WP: In 2005, you had the good fortune to travel to Rome for three months to write, direct, and produce student short films. What was that adventure like?
HH: My experience in Rome was wonderful! I was fortunate enough to get a tour of the legendary Cinecitta studios and see the sets (or at least what remained of them) from hundreds of films, including The Life Aquatic which had just wrapped filming there. However, we spent the majority of our time writing scripts, drawing story boards and trying to shoot low-budget films without getting into too much trouble with the police (we didn’t have a single permit). It was definitely an exciting experience.

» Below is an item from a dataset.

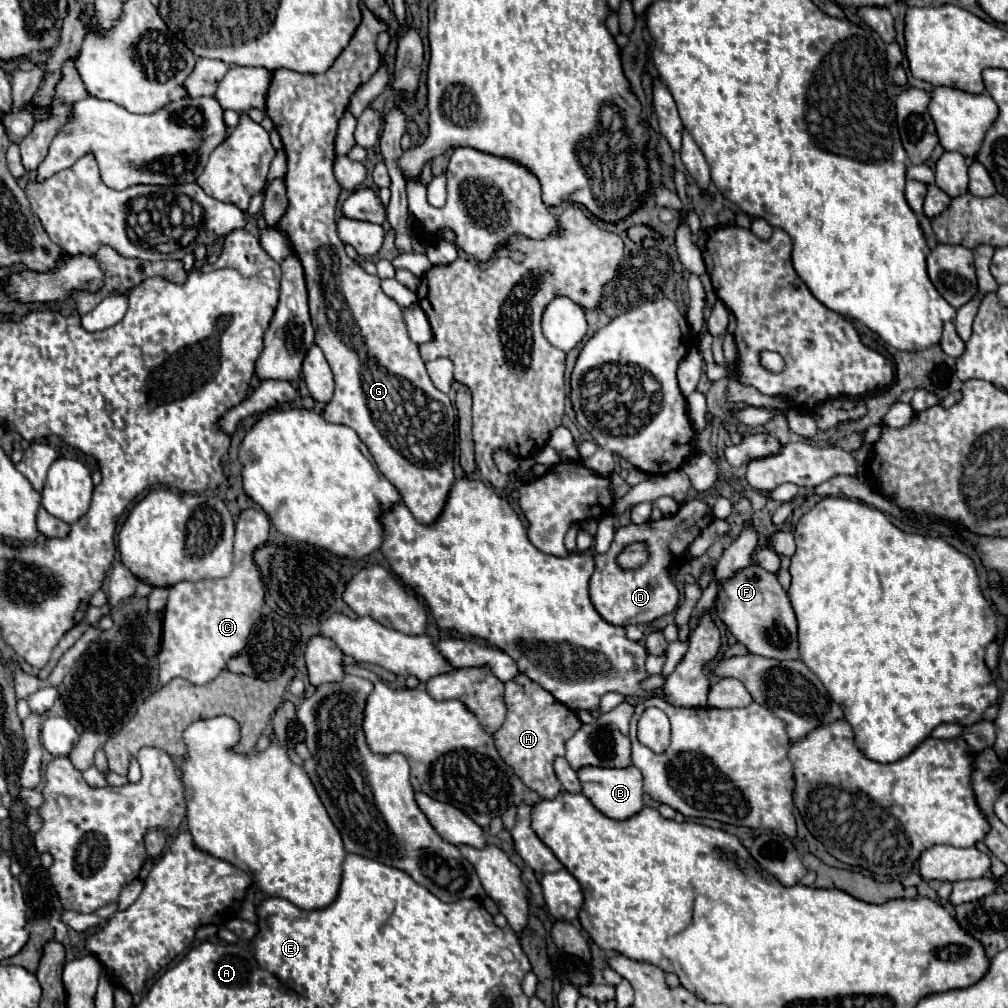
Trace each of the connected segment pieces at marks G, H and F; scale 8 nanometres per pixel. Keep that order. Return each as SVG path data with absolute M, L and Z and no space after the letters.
M366 5L360 7L362 11L362 21L360 25L356 27L350 43L346 45L346 49L338 55L338 59L332 63L332 67L326 71L326 73L320 73L320 75L302 75L302 73L296 73L296 71L290 71L290 69L276 69L272 71L272 79L270 79L270 85L268 85L268 93L266 93L266 113L268 117L272 119L276 131L280 133L282 137L282 143L284 143L284 151L286 151L286 159L288 159L288 171L286 171L286 191L288 191L288 211L284 213L284 217L274 225L278 229L282 229L288 237L290 237L290 243L294 247L294 253L298 255L298 259L302 261L302 267L304 267L304 273L306 273L306 285L308 285L308 295L310 295L310 317L312 317L312 325L316 329L316 345L324 351L326 355L326 361L334 373L334 397L332 401L326 403L324 407L324 419L328 423L342 423L342 425L348 425L352 427L358 437L362 439L362 443L366 443L366 447L370 449L372 457L374 457L374 463L378 465L378 469L382 471L382 475L398 489L400 497L402 497L402 503L412 511L412 515L416 517L416 521L428 525L428 523L434 523L438 519L438 515L442 513L442 507L446 503L446 497L454 485L454 471L452 471L452 463L454 463L454 421L456 421L456 411L452 407L452 401L448 399L446 393L438 391L434 387L434 383L430 381L428 373L426 373L426 367L424 367L424 361L418 353L418 345L408 337L408 331L406 331L406 323L402 319L402 309L400 305L396 305L396 301L392 301L380 287L380 277L378 275L368 275L356 261L352 261L346 251L344 251L344 243L340 241L338 233L336 233L336 203L338 203L338 195L340 195L340 185L338 181L334 179L334 171L332 171L332 165L334 165L334 137L336 137L336 129L338 129L338 121L340 117L344 115L346 107L348 107L348 101L352 97L352 93L362 85L366 83L374 73L376 69L380 67L380 53L376 49L376 37L378 33L382 31L388 31L388 23L384 23L382 19L378 19Z
M518 675L506 683L504 703L508 707L508 715L504 725L494 733L496 751L508 763L508 767L512 767L516 777L528 785L528 789L536 791L544 799L556 797L562 791L562 785L554 775L552 763L558 755L564 755L566 741L582 725L580 719L564 703L556 701L546 689L524 675Z
M758 563L738 569L732 577L718 583L714 603L718 619L750 653L772 659L798 659L796 615L792 611L788 593L778 583L774 573L768 573Z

WP: What one movie would you watch over and over again and why?
HH: My choice of movie really depends on my mood. I absolutely love Dr. Strangelove! I’m a fan of Kubrick and I love that particular screenplay. It also features one of my favorite actors (Peter Sellers) in several amazing roles. It’s completely hilarious but has an important political message that I think resonates strongly even today. I also adore Breakfast at Tiffany’s. I actually like the film more than the novella (sorry Capote!). And who doesn’t love Audrey Hepburn?
WP: You volunteer as a literacy tutor at the Los Angeles Public Library. How did you get involved? What rewards are you reaping from the experience?

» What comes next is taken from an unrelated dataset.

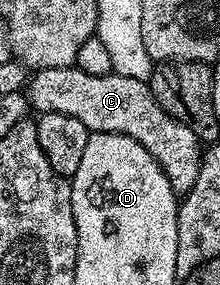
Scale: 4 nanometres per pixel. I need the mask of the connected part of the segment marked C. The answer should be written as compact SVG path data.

HH: When I graduated from UCLA with my English degree I wanted to find a way to make use of my education and to have a positive impact on my surroundings. As I was searching for volunteer opportunities I happened to come across the LAPL tutor website. The program is primarily for adults who speak English but have never learned to read or write it. You start by teaching basic reading and writing skills (sometimes as basic as the ABCs) and get the chance to watch them make quick progress. They are all eager to be there and they have concrete goals in mind, from reading to their children to finding a better career. The time commitment is only about 6-8 hours per week and it’s worth every minute. Promoting literacy is something that’s very important to me and I hope I can find ways to get further involved. I would definitely encourage others to join the program.

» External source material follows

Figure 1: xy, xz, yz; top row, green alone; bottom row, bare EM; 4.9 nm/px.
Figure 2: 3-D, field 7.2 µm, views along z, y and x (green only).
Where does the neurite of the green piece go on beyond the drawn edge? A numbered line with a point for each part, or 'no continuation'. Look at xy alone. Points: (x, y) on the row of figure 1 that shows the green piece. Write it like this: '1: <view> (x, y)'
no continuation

WP: Your interests include writing, music, and photography. If there were unlimited hours in the day, how would you spend them?
HH: I would definitely write more often. I always get brief moments of inspiration but run out of time to follow through with them. I’d also probably go for a lot of hikes with my camera. I love being outdoors and enjoy nature photography more than portraiture. I think I’d probably listen to a lot more music too. I worked in a record store for 2 ½ years and listened to music all day but I still feel like there’s so much more to explore. I feel the same way about books. I have a constant mental list of things I’d like to read and listen to, and it only gets longer!